» EXTRACTED TEXT
Content starts

By Mike McKibbin
Starting a college is never easy, and in Steamboat Springs, colorful characters like longtime professor George Tolles played a key role in helping those early efforts lead to today’s Colorado Mountain College campus.
In the early 1960s, George – originally from Ohio – and Lucile Bogue were among the teachers at the preparatory Lowell Whiteman School in Strawberry Park. After George left for a U.S. State Department career, Lucile launched Yampa Valley College and While in his second year at a post in Cali, Colombia Colombia, George received a telegram from Lucile about her plan to start a college in Steamboat Springs.
“And I thought that was kind of strange,” he says. “She called on the phone and said, ‘I’ve started a college called Yampa Valley College and I’d like you to come back and do it’.” By that time, George had tired of government service, “So I came back.” He said good-bye to a diplomatic career to teach at the college for an annual stipend of $3,500.
George taught German, Spanish, history, economics and political science in St. Paul’s Episcopal Church on Oak Street. He also helped the school recruit students, using the colorful scenery and ski slopes to lure students from as far away as the East Coast.
“I took several trips back to New England and worked through the Perry Mansfield (Performing Arts School and summer camp in Steamboat Springs) recruiting offices,” George recalls. “I visited high schools in New York and Connecticut. Oddly enough, we got a lot of students in those years. I’ve often tried to figure out why and I think it was because if you can’t get in to Dartmouth or Princeton or Yale or Harvard, what’s the next alternative? Somehow, Yampa Valley College filled the bill.”
After many decades of change – including tough financial times that nearly closed it down – the college eventually joined the Colorado Mountain College district and George continued to educate students.
To survive tough economic times when the college struggled, George taught in local elementary and high schools.
Between the two colleges, George taught in Steamboat Springs more than 30 years. He was twice awarded prestigious Fulbright Fellowships, once to study citizen action groups in Berlin, the second time to study Islamic law in Pakistan.
While he played a key role in CMC’s development into the quality institution it is today, George is just as well known as a dowser who can pinpoint the best location for a water well on a 35-acre lot.
George retired in 1991 with distinction as professor emeritus of arts and sciences at Colorado Mountain College Steamboat Springs. He then ran public seminars at CMC called “Great Decisions,” focused on foreign policy decisions that faced the U.S. Each seminar would attract 70-80 people, which helped the college become “the center of political discussions and activities.” “I’ve certainly enjoyed my years teaching here,” he says.
George is still often on campus, enjoying lunch and conversations in the student dining hall, taking classes, and setting the pace for others to pursue lifelong learning.

Content ends

Recorded data
Content starts

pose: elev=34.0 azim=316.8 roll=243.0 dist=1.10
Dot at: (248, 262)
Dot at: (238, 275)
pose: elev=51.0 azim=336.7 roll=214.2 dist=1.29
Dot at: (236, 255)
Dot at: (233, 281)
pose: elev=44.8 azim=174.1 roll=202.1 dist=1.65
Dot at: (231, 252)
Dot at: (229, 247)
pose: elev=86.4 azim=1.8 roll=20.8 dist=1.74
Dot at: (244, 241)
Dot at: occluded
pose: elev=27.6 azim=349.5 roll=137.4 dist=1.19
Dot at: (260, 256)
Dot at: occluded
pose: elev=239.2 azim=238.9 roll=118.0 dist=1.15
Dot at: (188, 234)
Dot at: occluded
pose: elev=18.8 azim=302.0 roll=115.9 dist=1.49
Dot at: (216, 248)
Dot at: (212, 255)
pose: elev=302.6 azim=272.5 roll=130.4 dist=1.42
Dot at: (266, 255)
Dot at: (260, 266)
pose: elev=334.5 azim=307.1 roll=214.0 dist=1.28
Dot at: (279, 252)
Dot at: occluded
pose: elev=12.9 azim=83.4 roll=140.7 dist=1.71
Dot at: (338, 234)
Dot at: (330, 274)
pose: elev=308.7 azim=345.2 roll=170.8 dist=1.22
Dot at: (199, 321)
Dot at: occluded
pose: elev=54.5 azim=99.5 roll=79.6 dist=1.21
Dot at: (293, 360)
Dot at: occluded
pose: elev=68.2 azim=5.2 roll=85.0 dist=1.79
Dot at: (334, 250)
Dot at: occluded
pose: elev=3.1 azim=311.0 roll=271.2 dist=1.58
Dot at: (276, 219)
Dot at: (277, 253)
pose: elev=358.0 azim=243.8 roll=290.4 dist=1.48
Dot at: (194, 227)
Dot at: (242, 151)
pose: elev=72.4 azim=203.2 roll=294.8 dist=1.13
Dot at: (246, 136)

Content ends

» DIRECTIONS
• A. Answer these questions from the text about George Tolles:
(i) What annual stipend did he accept to teach at Yampa Valley College?
(ii) What was he studying on his second Fulbright Fellowship?
(iii) How many people did each "Great Decisions" seminar attract?
• B. Print the passage from the text about George Tolles that begins at the words "George retired in" and stops after the words "pursue lifelong learning.".

» TASK-BY-TASK RESULTS
• A.
(i) $3,500
(ii) Islamic law in Pakistan
(iii) 70-80 people

• B.
George retired in 1991 with distinction as professor emeritus of arts and sciences at Colorado Mountain College Steamboat Springs. He then ran public seminars at CMC called “Great Decisions,” focused on foreign policy decisions that faced the U.S. Each seminar would attract 70-80 people, which helped the college become “the center of political discussions and activities.” “I’ve certainly enjoyed my years teaching here,” he says.
George is still often on campus, enjoying lunch and conversations in the student dining hall, taking classes, and setting the pace for others to pursue lifelong learning.